Michael Gaines
Photographer. Visual Artist. Educator. Historian.
Squamograms
Chemigrams are one of the simplest forms of alternative photography one can play with and explore. By placing a resist on silver gelatin coated darkroom paper and exposing it to light, then placing the paper in alternating baths of developer, fix, and water, an endless array of patterns and colors begin to form right before one’s eyes. In the spring of 2022, I began to explore conceptual work using the chemigram process. Moving away from food products as resists, I looked at different materials and combinations of materials, what they meant and represented, their relationship to one another, and how they interacted together.
One of the first non-food combinations I paired was sunscreen and aloe gel. When placed in fix the aloe gel would ‘crack’ and create a unique texture I had never seen before, with different kinds of rings and patterns emerging as it gradually washed away. Sunscreen as a resist took longer to degrade, which created its own unique and more subtle patterns. Combined, the overall appearance of the two resists made me think of squamous cell skin cancer.
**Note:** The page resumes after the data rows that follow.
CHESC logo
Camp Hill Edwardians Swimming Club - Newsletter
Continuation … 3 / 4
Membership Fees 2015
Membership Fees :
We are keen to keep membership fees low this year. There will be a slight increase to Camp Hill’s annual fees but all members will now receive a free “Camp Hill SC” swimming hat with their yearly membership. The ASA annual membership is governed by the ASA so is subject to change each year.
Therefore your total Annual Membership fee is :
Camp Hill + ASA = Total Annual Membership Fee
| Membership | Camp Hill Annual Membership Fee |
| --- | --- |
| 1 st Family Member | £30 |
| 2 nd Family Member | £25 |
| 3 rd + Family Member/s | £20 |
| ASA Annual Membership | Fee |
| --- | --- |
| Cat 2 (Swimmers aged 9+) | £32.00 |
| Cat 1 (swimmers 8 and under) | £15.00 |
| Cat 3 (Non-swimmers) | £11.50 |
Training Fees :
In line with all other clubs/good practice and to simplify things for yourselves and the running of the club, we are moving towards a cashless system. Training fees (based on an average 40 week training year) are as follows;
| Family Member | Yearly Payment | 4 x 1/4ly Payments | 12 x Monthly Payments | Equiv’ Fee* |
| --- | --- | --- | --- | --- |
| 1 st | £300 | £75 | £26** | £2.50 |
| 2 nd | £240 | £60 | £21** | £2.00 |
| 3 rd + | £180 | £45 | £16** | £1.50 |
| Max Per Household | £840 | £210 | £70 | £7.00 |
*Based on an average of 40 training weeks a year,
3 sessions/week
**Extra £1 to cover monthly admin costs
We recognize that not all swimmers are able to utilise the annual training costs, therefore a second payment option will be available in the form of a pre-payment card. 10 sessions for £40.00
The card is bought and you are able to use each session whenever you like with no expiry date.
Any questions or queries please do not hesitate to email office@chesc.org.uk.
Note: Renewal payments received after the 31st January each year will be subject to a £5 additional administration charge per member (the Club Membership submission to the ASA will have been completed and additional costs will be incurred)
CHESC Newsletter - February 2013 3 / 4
I printed silhouette negatives of body parts affected by skin cancer, and after cutting out the silhouettes, applied the sunscreen as an outline of the image and filled the remaining negative space with the aloe gel. The resulting chemigrams are a representation of how we use sunscreen to protect our skin, but it really is only the superficial layer of skin that is protected while what lies beneath, and unseen is often more complex, severe, and damaged than we realize.